**WHAT IS ASKED:**
Please turn the lines of the rows into a numbered list, starting at the line containing "genus: Meleagris" and ending at the final line of the rows. Leave out any blank lines.

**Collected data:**
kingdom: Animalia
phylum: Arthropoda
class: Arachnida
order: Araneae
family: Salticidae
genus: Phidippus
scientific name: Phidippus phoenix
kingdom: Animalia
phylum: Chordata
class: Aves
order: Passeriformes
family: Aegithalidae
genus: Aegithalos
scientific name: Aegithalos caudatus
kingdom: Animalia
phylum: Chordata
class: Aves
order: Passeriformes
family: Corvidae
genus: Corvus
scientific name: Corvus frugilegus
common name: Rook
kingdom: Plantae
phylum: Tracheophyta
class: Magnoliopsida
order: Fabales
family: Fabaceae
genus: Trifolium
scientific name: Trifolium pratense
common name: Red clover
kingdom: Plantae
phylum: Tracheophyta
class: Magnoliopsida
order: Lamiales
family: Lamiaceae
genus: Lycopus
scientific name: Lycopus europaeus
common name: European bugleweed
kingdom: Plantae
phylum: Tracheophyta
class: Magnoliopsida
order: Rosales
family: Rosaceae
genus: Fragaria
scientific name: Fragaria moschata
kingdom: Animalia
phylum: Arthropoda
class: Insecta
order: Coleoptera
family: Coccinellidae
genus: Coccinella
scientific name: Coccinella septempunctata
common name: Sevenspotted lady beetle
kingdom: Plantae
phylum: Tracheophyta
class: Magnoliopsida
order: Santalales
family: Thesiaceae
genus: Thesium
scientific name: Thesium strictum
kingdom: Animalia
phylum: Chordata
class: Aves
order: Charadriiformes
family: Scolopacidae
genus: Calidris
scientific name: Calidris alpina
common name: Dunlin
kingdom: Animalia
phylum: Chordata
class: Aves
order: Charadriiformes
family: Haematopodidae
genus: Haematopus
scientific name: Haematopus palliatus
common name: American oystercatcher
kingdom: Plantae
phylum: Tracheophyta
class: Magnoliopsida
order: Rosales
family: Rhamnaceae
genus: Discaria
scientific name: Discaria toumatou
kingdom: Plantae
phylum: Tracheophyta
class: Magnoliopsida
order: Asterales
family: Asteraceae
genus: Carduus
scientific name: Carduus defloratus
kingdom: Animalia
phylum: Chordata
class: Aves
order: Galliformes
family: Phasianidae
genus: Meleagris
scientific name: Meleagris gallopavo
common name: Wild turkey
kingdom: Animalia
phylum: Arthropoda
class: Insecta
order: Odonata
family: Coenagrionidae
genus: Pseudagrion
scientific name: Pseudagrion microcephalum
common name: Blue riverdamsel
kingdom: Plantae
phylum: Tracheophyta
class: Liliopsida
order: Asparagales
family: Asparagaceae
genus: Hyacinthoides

**COMPLETED TASK:**
1. genus: Meleagris
2. scientific name: Meleagris gallopavo
3. common name: Wild turkey
4. kingdom: Animalia
5. phylum: Arthropoda
6. class: Insecta
7. order: Odonata
8. family: Coenagrionidae
9. genus: Pseudagrion
10. scientific name: Pseudagrion microcephalum
11. common name: Blue riverdamsel
12. kingdom: Plantae
13. phylum: Tracheophyta
14. class: Liliopsida
15. order: Asparagales
16. family: Asparagaceae
17. genus: Hyacinthoides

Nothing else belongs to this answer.